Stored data

══════════════════════════════

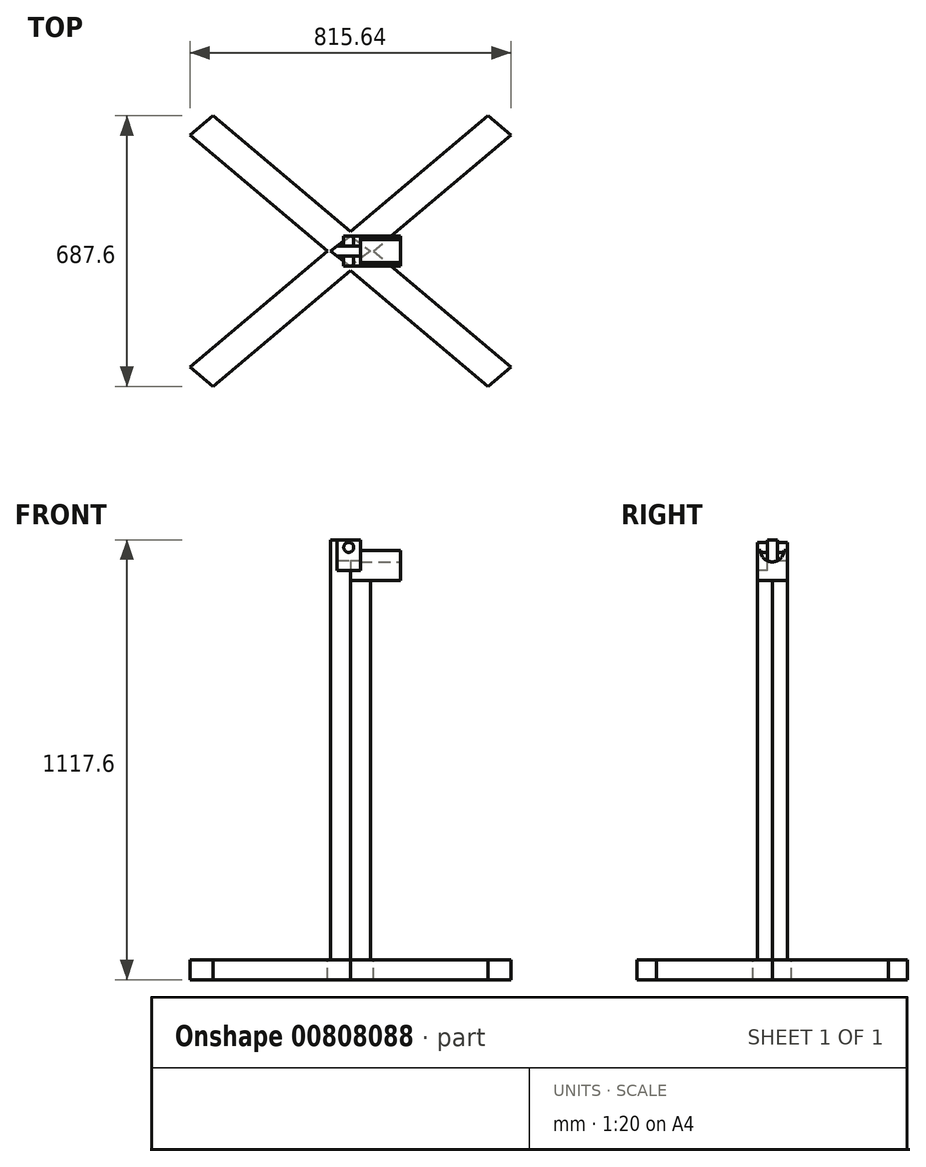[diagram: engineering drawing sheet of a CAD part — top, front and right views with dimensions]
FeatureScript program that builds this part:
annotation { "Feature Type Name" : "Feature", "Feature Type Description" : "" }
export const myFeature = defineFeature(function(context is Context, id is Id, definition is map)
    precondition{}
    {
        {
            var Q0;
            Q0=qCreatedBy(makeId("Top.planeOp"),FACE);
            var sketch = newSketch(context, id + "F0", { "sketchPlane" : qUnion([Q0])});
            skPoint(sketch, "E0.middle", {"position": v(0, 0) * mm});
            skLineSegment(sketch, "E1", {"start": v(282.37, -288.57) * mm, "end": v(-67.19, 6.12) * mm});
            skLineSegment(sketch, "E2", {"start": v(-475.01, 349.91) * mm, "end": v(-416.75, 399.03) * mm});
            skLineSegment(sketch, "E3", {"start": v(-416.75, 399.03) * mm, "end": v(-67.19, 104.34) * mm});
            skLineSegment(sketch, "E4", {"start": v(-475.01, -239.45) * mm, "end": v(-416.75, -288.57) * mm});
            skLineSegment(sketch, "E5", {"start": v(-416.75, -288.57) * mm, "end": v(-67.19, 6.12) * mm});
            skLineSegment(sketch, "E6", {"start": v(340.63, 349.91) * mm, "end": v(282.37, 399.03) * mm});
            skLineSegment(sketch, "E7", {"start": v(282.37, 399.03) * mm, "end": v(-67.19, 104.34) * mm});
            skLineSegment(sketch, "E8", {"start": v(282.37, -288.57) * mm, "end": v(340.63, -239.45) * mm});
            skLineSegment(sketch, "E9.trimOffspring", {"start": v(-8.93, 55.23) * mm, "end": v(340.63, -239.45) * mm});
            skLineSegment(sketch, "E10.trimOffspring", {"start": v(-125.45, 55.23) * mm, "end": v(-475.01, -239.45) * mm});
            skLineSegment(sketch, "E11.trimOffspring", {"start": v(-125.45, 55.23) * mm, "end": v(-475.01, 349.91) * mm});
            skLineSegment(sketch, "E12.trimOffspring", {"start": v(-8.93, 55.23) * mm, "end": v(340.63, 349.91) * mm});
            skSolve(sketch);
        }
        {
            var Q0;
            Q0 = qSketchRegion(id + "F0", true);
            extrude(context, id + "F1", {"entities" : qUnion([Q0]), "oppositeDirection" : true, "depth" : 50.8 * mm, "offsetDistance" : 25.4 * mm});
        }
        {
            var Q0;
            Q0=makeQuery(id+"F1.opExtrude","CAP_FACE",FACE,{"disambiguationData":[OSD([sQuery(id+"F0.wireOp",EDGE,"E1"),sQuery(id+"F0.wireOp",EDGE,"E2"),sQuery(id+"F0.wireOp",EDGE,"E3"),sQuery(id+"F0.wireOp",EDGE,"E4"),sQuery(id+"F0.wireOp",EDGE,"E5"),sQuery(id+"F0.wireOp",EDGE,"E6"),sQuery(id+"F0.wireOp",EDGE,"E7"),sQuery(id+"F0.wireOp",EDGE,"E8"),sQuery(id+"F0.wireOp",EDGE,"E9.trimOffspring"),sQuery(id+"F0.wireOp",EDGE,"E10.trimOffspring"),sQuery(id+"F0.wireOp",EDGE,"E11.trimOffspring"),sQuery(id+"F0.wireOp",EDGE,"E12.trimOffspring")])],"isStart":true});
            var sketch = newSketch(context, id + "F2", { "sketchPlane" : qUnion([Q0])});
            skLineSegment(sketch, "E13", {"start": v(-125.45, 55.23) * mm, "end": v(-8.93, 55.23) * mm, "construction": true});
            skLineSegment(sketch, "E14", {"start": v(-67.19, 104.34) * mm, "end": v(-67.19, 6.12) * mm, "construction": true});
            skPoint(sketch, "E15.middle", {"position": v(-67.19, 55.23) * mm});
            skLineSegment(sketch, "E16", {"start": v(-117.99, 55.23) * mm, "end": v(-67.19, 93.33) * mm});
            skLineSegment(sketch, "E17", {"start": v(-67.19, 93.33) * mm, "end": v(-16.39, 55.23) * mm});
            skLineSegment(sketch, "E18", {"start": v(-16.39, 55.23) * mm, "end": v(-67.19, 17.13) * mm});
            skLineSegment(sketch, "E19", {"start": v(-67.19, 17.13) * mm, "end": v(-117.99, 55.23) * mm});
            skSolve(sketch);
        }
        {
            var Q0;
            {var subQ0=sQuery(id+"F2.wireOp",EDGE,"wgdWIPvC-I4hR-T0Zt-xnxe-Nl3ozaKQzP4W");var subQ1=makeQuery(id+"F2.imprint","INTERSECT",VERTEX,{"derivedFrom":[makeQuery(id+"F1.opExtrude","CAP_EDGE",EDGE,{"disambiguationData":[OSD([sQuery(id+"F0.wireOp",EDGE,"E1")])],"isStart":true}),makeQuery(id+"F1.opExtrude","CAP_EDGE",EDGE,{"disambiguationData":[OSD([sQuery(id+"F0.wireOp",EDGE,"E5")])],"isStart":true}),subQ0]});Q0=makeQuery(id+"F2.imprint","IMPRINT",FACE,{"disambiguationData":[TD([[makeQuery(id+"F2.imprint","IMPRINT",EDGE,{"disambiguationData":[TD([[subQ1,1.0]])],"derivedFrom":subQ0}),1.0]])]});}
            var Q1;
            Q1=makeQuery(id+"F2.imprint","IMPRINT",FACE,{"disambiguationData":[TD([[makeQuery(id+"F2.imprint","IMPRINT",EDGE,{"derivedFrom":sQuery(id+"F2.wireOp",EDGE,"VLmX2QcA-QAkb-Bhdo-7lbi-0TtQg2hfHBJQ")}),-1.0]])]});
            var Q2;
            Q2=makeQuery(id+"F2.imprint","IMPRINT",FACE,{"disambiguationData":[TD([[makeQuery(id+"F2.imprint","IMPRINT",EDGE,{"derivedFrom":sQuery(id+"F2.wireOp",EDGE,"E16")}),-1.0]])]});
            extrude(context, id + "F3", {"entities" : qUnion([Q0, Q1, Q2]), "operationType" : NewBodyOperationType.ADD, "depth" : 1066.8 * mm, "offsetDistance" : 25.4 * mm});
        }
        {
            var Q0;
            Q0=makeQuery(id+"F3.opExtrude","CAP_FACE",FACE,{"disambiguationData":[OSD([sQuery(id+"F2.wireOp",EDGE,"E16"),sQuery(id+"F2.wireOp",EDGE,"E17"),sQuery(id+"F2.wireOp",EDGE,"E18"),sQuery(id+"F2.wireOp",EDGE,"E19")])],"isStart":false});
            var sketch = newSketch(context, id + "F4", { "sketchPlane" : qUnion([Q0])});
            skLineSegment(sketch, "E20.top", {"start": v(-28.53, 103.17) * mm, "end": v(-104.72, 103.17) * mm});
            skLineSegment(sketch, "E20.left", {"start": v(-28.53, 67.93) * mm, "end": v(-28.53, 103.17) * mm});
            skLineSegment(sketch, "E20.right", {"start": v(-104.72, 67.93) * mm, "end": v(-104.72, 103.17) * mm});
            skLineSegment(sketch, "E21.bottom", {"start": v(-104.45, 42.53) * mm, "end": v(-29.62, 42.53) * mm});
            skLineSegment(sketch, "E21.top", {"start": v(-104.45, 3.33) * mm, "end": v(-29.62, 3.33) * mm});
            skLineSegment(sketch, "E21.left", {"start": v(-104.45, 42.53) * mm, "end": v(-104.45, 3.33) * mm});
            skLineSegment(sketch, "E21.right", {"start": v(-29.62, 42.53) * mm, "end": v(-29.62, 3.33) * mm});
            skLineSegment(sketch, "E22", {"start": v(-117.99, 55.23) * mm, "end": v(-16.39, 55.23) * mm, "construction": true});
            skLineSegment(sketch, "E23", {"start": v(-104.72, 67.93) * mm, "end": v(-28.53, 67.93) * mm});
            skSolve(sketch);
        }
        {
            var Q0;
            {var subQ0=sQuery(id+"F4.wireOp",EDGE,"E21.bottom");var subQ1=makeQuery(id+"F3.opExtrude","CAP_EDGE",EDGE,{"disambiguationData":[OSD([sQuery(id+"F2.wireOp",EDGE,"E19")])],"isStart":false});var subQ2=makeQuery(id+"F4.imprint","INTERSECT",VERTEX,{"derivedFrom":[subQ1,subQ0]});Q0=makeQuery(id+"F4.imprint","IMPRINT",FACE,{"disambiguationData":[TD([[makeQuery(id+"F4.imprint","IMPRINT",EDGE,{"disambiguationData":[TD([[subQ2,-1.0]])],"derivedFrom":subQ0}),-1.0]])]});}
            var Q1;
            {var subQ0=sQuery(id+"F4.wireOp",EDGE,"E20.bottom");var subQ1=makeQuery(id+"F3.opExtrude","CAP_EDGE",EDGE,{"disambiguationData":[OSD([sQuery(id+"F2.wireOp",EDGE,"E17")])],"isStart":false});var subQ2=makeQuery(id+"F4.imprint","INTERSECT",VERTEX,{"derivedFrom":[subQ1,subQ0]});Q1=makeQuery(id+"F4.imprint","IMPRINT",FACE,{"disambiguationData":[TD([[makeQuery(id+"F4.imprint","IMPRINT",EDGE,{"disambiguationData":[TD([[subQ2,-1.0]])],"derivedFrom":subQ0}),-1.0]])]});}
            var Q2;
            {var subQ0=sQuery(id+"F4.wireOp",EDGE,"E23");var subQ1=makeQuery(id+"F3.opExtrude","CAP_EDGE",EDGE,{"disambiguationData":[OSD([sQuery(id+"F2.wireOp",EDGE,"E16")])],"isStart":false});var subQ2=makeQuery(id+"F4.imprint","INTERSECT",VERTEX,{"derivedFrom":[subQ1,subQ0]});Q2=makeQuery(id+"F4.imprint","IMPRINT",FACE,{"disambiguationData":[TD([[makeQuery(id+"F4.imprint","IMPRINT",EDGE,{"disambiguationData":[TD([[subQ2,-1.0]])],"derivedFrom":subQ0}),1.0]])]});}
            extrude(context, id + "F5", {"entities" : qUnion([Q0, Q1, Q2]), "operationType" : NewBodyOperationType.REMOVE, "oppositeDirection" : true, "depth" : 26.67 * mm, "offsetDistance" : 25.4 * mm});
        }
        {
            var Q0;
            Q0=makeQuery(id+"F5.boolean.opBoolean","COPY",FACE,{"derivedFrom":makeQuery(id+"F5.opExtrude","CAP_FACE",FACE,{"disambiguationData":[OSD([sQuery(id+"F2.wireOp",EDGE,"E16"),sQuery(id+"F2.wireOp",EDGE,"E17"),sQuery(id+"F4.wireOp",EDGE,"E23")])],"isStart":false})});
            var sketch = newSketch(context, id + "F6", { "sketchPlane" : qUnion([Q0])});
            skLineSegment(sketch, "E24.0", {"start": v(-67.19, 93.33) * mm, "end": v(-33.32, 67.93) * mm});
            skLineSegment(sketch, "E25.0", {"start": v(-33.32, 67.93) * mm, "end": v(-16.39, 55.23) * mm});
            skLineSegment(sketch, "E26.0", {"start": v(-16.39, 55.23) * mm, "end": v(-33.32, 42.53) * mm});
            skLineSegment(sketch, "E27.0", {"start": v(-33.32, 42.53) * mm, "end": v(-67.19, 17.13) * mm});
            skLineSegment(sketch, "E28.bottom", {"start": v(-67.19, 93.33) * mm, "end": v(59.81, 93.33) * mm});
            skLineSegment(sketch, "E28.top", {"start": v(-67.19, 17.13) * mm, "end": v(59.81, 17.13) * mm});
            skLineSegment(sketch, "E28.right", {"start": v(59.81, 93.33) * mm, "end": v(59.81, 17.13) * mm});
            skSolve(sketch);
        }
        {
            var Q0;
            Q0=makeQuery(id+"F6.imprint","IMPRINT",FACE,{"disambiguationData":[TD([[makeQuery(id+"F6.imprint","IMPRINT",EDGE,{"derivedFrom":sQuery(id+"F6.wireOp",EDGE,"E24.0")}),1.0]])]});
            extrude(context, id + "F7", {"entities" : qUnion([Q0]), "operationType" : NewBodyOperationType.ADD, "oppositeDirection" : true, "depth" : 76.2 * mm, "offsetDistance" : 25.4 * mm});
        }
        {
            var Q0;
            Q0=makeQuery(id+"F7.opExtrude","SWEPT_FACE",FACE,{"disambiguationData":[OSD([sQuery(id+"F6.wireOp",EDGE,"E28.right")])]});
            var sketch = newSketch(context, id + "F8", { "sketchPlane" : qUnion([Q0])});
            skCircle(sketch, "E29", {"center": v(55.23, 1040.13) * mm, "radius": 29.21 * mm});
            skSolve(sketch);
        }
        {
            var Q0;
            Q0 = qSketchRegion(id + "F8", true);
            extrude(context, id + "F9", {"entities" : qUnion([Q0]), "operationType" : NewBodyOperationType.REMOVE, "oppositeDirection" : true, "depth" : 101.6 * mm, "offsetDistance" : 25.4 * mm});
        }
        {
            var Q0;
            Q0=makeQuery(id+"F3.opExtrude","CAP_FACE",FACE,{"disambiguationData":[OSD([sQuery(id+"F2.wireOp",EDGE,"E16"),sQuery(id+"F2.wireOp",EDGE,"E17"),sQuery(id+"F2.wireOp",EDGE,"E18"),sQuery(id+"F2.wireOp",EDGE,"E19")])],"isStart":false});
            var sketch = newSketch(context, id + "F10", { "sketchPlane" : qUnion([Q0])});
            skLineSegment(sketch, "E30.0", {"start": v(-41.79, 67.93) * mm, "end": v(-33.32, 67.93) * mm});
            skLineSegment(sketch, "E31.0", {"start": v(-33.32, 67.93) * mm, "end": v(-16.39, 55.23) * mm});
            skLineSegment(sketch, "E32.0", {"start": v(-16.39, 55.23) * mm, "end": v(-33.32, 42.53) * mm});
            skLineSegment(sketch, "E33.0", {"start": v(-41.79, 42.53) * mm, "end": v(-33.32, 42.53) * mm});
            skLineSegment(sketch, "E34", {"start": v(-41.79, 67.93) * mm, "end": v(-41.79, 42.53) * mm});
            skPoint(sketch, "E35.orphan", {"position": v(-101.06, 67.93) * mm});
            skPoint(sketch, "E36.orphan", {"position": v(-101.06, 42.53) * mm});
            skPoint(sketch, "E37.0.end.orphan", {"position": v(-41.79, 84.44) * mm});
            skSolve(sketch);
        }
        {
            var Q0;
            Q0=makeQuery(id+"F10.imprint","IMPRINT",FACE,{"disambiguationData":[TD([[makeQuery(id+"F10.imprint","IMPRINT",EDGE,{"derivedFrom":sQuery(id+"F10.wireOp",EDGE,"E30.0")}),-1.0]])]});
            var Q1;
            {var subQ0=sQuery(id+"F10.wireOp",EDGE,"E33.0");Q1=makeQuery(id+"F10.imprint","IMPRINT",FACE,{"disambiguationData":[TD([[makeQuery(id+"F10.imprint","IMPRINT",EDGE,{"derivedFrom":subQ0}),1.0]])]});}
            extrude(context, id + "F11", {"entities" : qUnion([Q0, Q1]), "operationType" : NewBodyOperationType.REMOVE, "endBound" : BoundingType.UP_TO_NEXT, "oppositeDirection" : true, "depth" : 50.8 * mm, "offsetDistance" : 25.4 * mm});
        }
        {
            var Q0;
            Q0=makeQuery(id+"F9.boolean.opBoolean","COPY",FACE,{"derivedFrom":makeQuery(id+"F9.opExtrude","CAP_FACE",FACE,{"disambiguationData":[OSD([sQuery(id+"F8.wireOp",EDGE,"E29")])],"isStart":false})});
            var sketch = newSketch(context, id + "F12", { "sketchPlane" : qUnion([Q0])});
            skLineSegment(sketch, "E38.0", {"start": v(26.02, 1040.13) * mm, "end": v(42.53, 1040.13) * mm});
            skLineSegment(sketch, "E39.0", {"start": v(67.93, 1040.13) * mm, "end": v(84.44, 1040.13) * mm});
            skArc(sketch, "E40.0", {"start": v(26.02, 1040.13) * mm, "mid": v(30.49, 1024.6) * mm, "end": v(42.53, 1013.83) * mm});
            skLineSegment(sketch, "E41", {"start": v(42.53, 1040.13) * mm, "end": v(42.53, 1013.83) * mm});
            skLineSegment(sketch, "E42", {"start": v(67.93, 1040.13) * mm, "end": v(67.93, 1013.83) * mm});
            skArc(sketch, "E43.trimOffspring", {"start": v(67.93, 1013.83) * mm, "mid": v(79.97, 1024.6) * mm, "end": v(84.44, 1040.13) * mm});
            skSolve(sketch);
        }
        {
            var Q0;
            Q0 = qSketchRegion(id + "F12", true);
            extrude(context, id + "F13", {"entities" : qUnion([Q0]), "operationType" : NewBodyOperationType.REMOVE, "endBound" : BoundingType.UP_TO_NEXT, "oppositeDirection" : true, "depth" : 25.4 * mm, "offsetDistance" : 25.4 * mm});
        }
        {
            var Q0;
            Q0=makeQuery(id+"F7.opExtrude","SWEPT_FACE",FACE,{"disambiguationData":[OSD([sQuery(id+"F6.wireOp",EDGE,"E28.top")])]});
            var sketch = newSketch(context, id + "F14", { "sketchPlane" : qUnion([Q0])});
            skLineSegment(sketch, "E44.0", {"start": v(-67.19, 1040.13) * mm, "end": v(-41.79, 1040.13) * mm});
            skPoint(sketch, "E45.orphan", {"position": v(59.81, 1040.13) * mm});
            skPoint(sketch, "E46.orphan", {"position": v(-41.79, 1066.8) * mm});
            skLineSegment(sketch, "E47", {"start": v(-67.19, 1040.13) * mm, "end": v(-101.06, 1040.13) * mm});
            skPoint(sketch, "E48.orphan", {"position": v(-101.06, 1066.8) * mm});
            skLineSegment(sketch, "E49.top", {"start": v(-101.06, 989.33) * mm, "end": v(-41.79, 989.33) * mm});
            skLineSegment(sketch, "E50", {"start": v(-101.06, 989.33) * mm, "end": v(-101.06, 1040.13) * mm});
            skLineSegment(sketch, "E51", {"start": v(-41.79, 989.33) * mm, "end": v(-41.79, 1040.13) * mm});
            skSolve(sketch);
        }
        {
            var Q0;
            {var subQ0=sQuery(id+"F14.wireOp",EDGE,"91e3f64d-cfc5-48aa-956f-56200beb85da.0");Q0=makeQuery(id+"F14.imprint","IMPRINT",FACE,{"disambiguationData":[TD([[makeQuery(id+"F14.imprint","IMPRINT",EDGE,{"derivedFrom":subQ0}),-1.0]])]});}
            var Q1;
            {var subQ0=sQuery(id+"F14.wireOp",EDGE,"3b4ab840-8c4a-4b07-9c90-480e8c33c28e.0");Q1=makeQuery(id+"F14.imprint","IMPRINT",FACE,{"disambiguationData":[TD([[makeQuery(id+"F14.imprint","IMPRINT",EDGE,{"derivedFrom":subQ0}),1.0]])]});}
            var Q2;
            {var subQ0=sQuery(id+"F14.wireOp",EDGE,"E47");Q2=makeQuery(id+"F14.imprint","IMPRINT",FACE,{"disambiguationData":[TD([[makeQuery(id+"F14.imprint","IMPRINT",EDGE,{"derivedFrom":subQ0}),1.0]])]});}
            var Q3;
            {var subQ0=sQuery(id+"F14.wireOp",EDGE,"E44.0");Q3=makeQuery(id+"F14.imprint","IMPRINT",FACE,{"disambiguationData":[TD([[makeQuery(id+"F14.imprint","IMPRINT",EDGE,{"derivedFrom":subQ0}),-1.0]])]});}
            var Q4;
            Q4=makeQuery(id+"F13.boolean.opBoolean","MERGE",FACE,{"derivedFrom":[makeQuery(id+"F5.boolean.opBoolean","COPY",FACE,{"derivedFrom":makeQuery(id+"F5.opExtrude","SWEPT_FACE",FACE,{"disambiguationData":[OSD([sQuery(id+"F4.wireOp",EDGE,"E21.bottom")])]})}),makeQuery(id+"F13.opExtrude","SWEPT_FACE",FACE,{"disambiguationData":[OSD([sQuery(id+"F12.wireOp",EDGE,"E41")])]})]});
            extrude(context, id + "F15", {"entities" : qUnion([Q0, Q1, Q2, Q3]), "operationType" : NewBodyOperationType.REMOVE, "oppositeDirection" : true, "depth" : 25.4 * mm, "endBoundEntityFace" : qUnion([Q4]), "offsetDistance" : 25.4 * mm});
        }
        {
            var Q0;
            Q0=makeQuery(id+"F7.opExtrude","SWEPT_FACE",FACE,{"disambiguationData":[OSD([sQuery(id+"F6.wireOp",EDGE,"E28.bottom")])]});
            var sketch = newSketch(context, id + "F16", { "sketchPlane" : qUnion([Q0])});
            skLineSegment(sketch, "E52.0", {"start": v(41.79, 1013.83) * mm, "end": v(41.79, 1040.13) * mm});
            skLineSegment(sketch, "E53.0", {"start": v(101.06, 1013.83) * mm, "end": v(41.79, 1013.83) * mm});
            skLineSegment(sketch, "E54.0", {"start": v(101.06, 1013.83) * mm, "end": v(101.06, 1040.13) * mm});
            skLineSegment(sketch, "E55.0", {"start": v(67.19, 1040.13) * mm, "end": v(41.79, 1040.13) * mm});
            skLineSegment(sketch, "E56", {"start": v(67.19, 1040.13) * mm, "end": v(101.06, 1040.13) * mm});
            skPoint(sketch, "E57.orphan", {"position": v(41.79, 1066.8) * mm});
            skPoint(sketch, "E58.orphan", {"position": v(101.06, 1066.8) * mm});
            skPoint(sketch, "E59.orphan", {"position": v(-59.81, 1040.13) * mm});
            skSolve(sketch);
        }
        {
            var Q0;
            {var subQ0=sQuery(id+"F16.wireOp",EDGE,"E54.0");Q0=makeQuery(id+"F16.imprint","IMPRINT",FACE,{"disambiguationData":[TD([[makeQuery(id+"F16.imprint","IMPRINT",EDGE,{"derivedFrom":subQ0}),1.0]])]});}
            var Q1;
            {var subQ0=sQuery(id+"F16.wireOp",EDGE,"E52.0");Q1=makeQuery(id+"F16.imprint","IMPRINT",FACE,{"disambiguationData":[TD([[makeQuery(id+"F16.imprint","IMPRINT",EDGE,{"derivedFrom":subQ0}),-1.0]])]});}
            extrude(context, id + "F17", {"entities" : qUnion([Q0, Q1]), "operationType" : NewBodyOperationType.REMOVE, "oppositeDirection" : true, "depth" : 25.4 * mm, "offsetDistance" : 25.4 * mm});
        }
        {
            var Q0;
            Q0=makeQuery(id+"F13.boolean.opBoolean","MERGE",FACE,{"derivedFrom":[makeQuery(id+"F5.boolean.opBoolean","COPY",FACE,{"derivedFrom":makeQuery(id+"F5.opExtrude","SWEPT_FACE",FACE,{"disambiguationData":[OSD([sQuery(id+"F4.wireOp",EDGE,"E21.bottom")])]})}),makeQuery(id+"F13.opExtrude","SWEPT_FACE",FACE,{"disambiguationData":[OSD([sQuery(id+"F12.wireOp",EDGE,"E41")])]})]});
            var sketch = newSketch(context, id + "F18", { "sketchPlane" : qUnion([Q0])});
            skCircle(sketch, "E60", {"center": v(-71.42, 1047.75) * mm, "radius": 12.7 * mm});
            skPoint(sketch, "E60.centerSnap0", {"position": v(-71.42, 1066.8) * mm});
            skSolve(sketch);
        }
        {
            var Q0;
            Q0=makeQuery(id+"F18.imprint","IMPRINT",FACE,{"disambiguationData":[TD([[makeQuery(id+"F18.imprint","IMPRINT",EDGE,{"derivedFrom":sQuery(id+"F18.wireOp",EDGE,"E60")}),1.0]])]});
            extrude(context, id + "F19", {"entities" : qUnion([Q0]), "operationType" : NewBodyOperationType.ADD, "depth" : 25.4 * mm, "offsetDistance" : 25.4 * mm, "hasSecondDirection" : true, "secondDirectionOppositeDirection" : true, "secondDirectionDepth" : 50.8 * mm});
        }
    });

══════════════════════════════

> _Problem to solve_: Count the lines of the material above that contain the string "skArc", treating uppercase and lowercase as different. Give only the number.

> _Task result_: 2